Extract each line of the data below exactly as written.

(Saved data entries)
= Beginning of Section =

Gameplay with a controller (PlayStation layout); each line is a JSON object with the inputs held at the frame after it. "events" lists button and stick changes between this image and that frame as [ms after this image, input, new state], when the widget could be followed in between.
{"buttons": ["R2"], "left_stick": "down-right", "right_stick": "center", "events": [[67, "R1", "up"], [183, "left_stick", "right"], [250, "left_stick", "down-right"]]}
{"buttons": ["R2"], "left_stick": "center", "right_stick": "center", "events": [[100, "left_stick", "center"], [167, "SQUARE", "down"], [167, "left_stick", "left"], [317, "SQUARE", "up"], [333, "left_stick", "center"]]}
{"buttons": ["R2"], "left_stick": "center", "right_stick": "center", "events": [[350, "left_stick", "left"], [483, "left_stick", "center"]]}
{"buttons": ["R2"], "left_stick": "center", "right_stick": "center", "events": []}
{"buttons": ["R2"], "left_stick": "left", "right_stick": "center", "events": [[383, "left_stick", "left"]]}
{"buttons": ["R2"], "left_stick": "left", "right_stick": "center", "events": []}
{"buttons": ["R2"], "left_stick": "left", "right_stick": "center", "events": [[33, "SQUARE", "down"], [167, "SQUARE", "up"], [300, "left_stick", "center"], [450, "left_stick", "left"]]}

= End of Section =

#### EXERCISE RESULT:
Gameplay with a controller (PlayStation layout); each line is a JSON object with the inputs held at the frame after it. "events" lists button and stick changes between this image and that frame as [ms after this image, input, new state], when the widget could be followed in between.
{"buttons": ["R2"], "left_stick": "down-right", "right_stick": "center", "events": [[67, "R1", "up"], [183, "left_stick", "right"], [250, "left_stick", "down-right"]]}
{"buttons": ["R2"], "left_stick": "center", "right_stick": "center", "events": [[100, "left_stick", "center"], [167, "SQUARE", "down"], [167, "left_stick", "left"], [317, "SQUARE", "up"], [333, "left_stick", "center"]]}
{"buttons": ["R2"], "left_stick": "center", "right_stick": "center", "events": [[350, "left_stick", "left"], [483, "left_stick", "center"]]}
{"buttons": ["R2"], "left_stick": "center", "right_stick": "center", "events": []}
{"buttons": ["R2"], "left_stick": "left", "right_stick": "center", "events": [[383, "left_stick", "left"]]}
{"buttons": ["R2"], "left_stick": "left", "right_stick": "center", "events": []}
{"buttons": ["R2"], "left_stick": "left", "right_stick": "center", "events": [[33, "SQUARE", "down"], [167, "SQUARE", "up"], [300, "left_stick", "center"], [450, "left_stick", "left"]]}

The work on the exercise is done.